I hadn’t been aggressive or threatening – just persistent - but it pushed her over an edge which I didn’t know was there, and I watched horrified as she disappeared into the depths and out of sight.


Back home, I felt grim. Far from basking in the sweetness and light that comes from preparing to lead a bunch of people on retreat whilst we all draw closer to God, I felt hollow. I felt a fraud. I felt disconnected from myself and from God and very wretched.


So, I wrote her a letter. I said how sorry I was that she was so stressed. I said I was sorry that her business was so precarious. I said I would not breathe a word of this to anyone else because I just might have mentioned I had arty friends who would not be impressed with her customer service.


I know. I told you how horrible I was.


And I took the letter in to her and left it saying, ‘Let’s draw a line’ and while she didn’t exactly invite me to stay for coffee, the atmosphere softened.


And I went away and prayed for her and prayed for myself that somehow, I might live a more integrated life. Being a Christian is about being all of me in all situations and not just those where I am scrubbed up and wearing my best clothes.

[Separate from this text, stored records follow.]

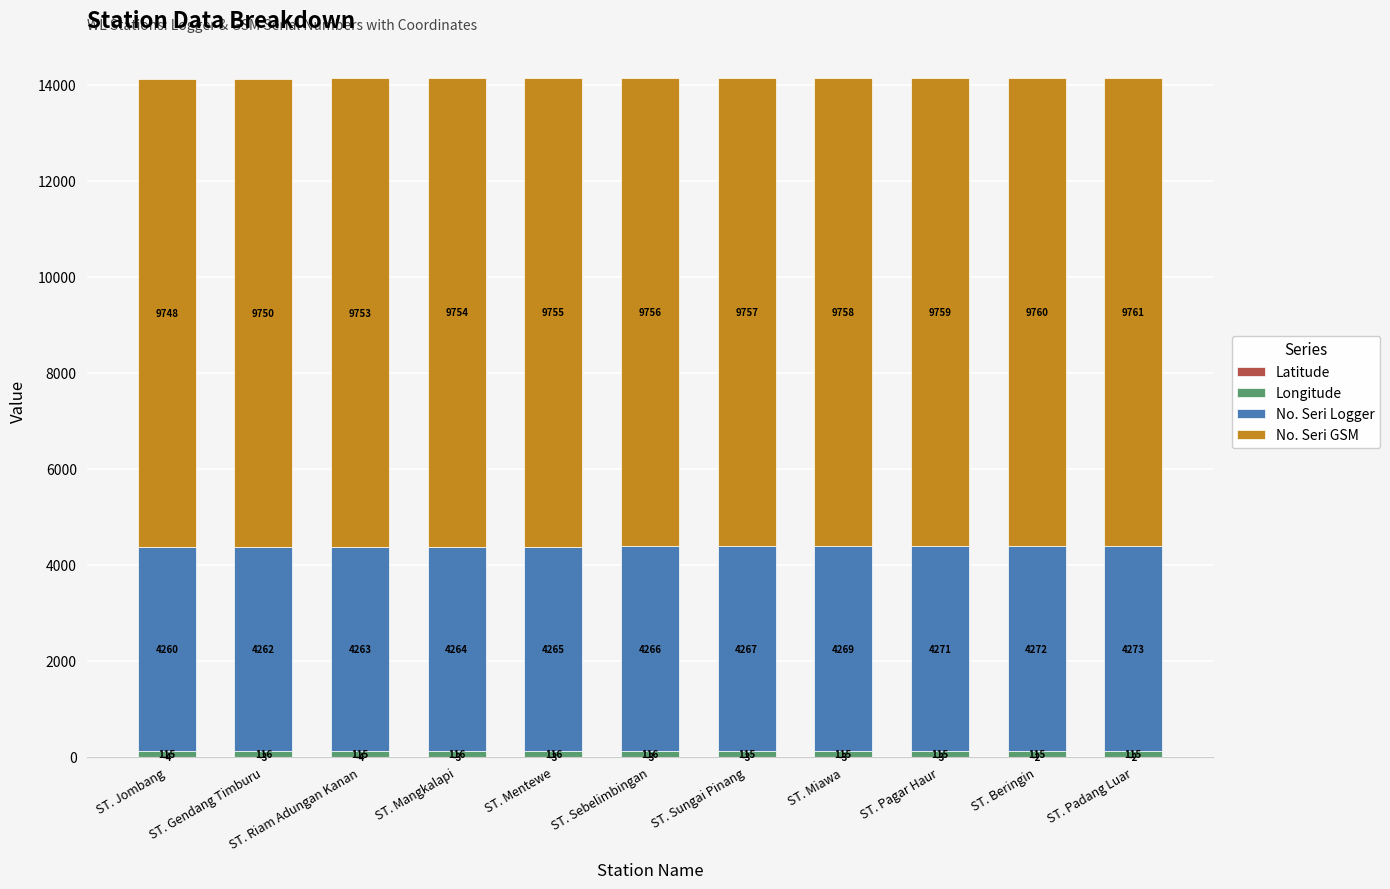

At which category is the sum across all series the highest?

ST. Padang Luar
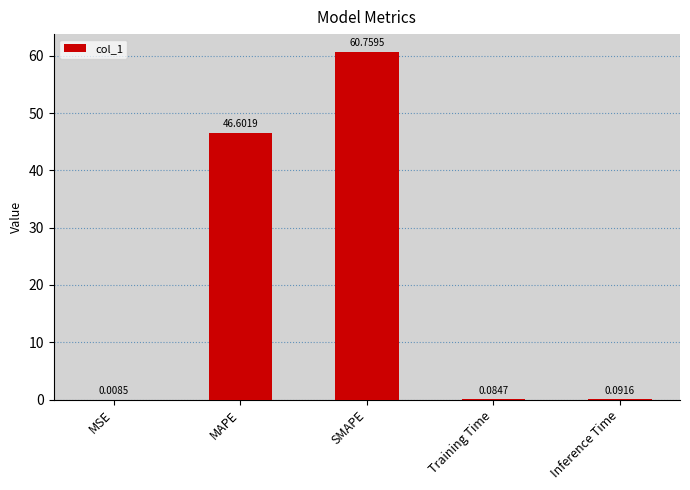

At which label is the value closest to 30?

MAPE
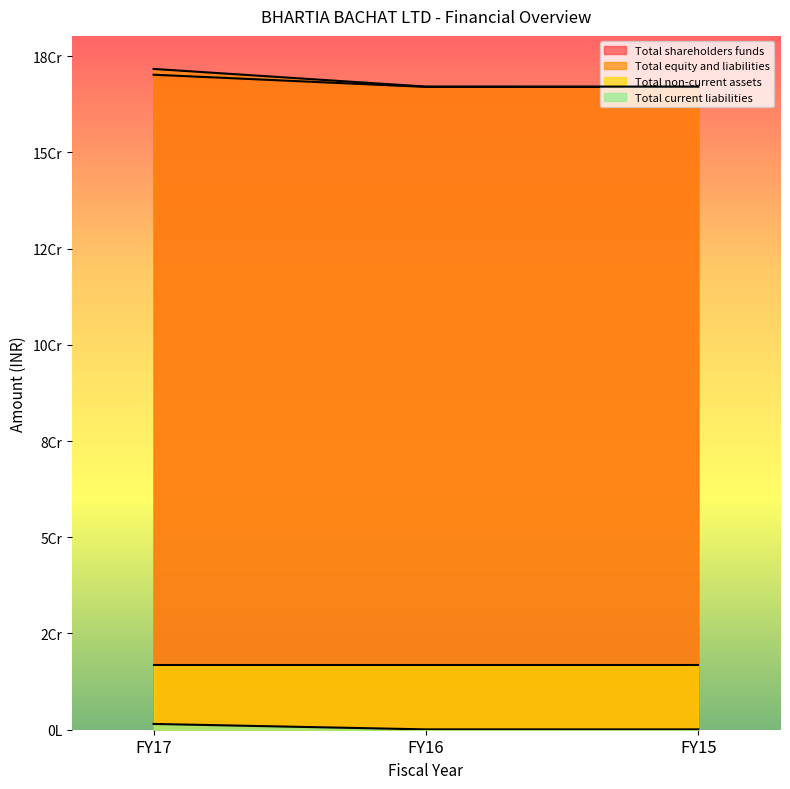

What is the total value across all series at FY15?

334121346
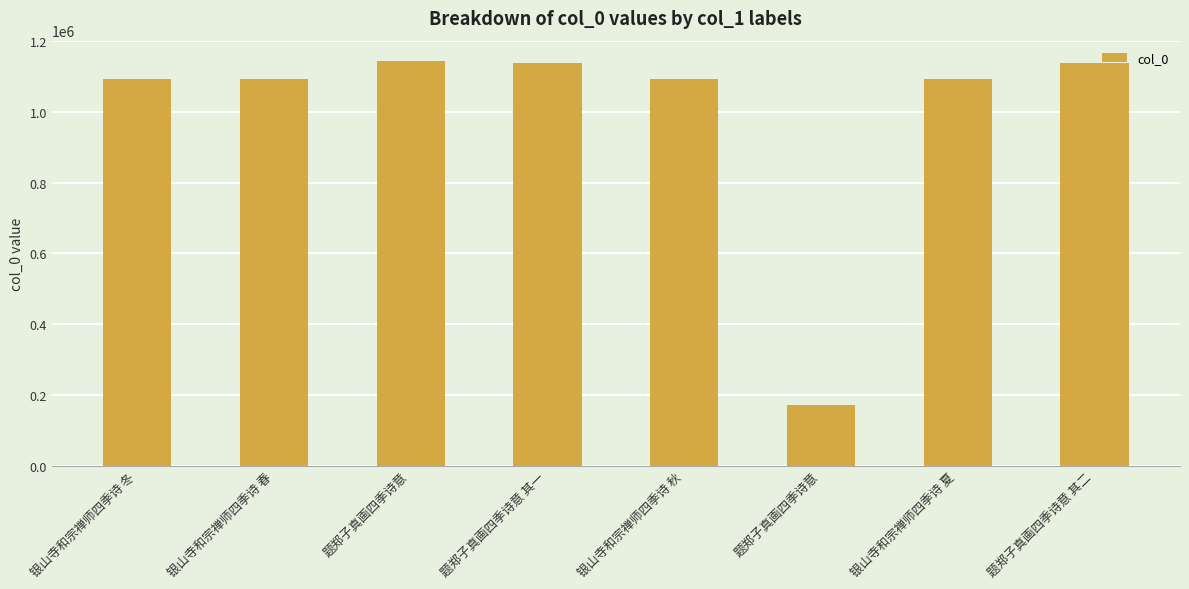

The value at 题郑子真画四季诗意 is 1144167. True or false?

True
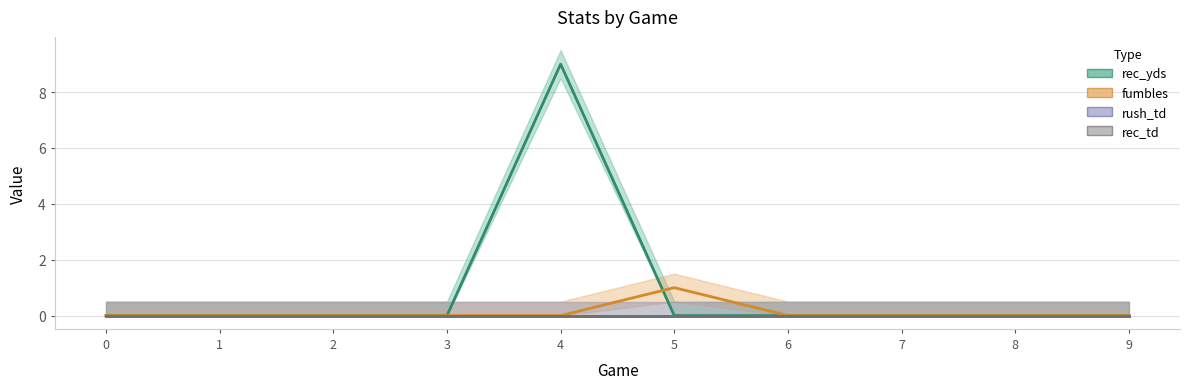

What is the greatest value displayed?

9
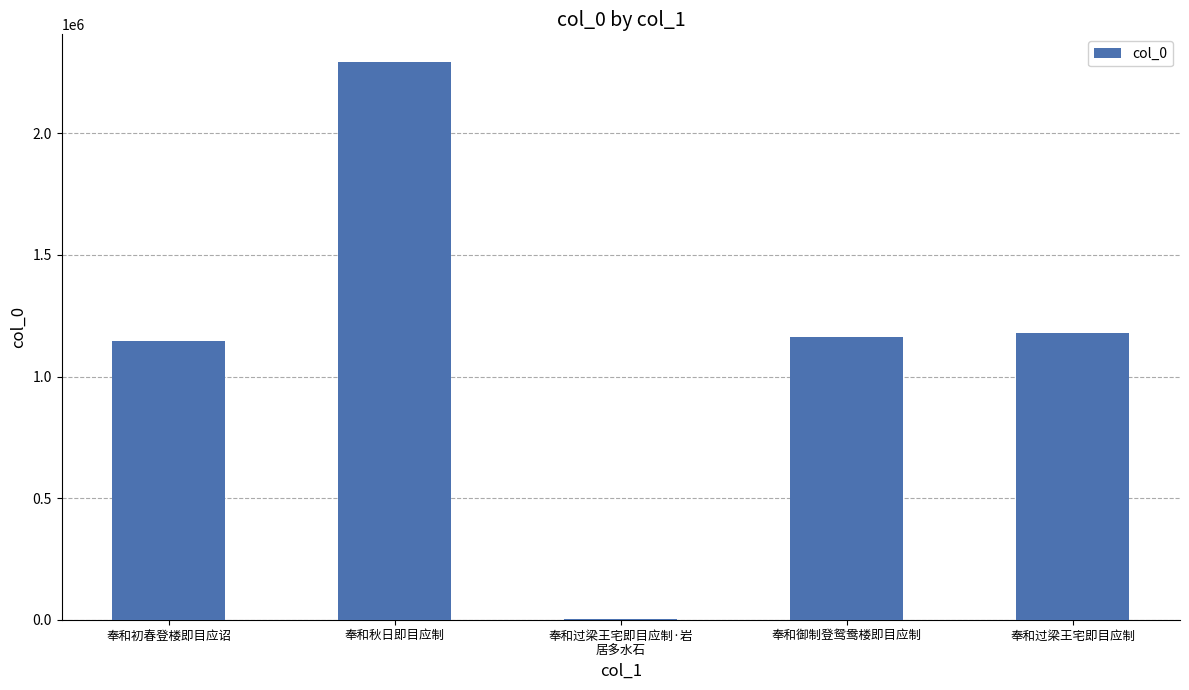

Approximately how many times larger is the value at 奉和秋日即目应制 compared to 奉和过梁王宅即目应制?

1.9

And about me as a novice in the Third Order signing up to spread the spirit of love and harmony even when someone is hanging onto your forty quid.


And I went away the next day with my dear husband and we led the writing retreat and I was healed by the privilege of being with these wonderful, gracious people who taught me so much about acceptance and creativity and love and warmth, that I think I should have paid them for coming on the weekend.


We are so fragile and so broken and so imperfect and so lacking in so many ways but at the same time we are also redeemed and healed and restored and forgiven.


Someone on the retreat quoted this, ‘It is our light, not our darkness that most frightens us.’ (Marianne Williamson).


And I think maybe that God wants us to say sorry, start over and be the light.